Sorunlu kredi, ödenmeyen ve ödenmesi neredeyse mkansız olan kredi demektir!
-*-*-
Ve bu da daha çok alacak – verecek davası, daha batak insanlar anlamına gelmektedir tabii ki!
-*-*-
Ve Diyalog gazetesi…
Lefkoşa’da onlarca ev bakımsızlıktan dökülüyor…
Tarih çöküyor…
-*-*-
Ersin Tatar bir daha seçilmek istiyor!
Hükümet de seçilmesi için çabalıyor?
Oysa, sadece düne yansıyan bazı “iç” haberler bile; bırakıp gitmeleri için yeterlidir…
Rallide eşit ve egemen olduk!
Uluslararası Otomobil Federasyonu (FIA), Güney Kıbrıs’taki resmi temsilcisi konumunda bulunan “Kıbrıs Otomobil Derneği (CAA)” ile Rum Atletizm Federasyonu’na (KOA) bağlı “Kıbrıs Otomobil Federasyonu” arasındaki anlaşmazlık sebebiyle Güney Kıbrıs’taki otomobil yarışlarını tanımadığını belirtti, yarışçı lisanslarını iptal etti.
-*-*-
Fileleftheros gazetesi, FIA’nın, CAA tarafından verilen tüm sürücü lisanslarının ve Güney Kıbrıs’taki yarışların iptal edildiğini duyurduğunu yazdı.
-*-*-
FIA’nın bu kararı, bu yılki “Kıbrıs Rallisi’nin” iptal edilmesi anlamına da geliyor…
-*-*-
Karar sebebiyle Rum otomobil sporcuları hiçbir uluslararası müsabakaya da katılamayacak…
-*-*-
Şimdi bu alanda tam da eşit – egemen olduk!

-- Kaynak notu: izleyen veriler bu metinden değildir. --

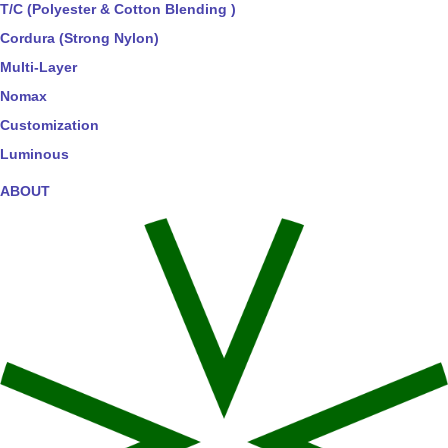
T/C (Polyester & Cotton Blending )
Cordura (Strong Nylon)
Multi-Layer
Nomax
Customization
Luminous
ABOUT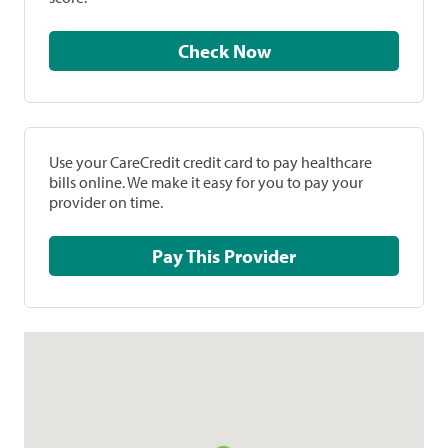
Check Now
Use your CareCredit credit card to pay healthcare
bills online. We make it easy for you to pay your
provider on time.
Pay This Provider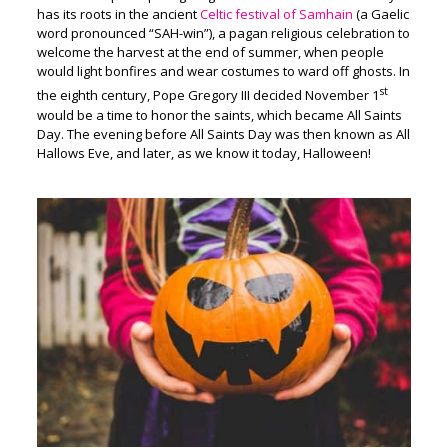
has its roots in the ancient
Celtic festival of Samhain
(a Gaelic
word pronounced “SAH-win”), a pagan religious celebration to
welcome the harvest at the end of summer, when people
would light bonfires and wear costumes to ward off ghosts. In
st
the eighth century, Pope Gregory III decided November 1
would be a time to honor the saints, which became All Saints
Day. The evening before All Saints Day was then known as All
Hallows Eve, and later, as we know it today, Halloween!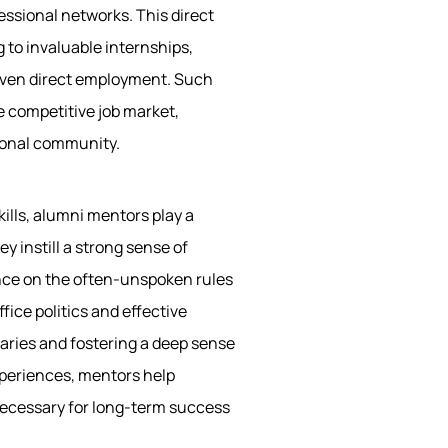
essional networks. This direct
 to invaluable internships,
 even direct employment. Such
e competitive job market,
sional community.
ills, alumni mentors play a
y instill a strong sense of
ance on the often-unspoken rules
fice politics and effective
ries and fostering a deep sense
experiences, mentors help
necessary for long-term success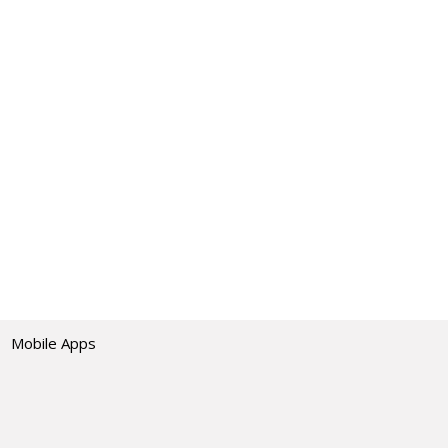
Mobile Apps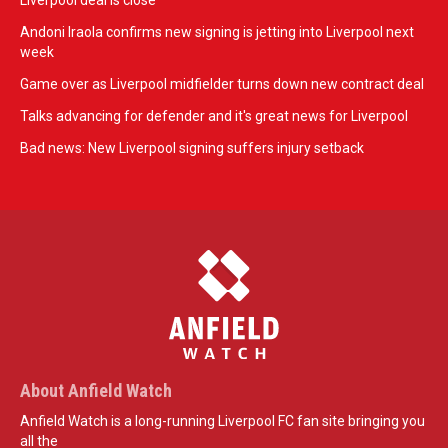
Liverpool deal is close
Andoni Iraola confirms new signing is jetting into Liverpool next
week
Game over as Liverpool midfielder turns down new contract deal
Talks advancing for defender and it's great news for Liverpool
Bad news: New Liverpool signing suffers injury setback
About Anfield Watch
Anfield Watch is a long-running Liverpool FC fan site bringing you
all the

Ancak bu eşitlik ve egemenlik bizim tanınmamızla gerçeklemiş değil; Kıbrıs cumhuriyeti’nin “aşağıya düşüşü “ ile gerçekleşti!
Haydi kendi kendimize yarışalım!
-*-*-
Bu arada CAA yaptığı yazılı açıklamada, 3 – 5 Ekim 2025 tarihleri arasında düzenlenmesi planlanan 52’nci Kıbrıs Rallisi ve 2025 Orta Doğu Ralli Şampiyonası’nın yapılmayacağını duyurdu.
-*-*-
Kısa açıklamada, FIA’nın (The Fédération Internationale de l’Automobile) beklenmedik bir kararı üzerine yarışın yapılamayacağı ilan edildi. Ayrıntıya girilmedi.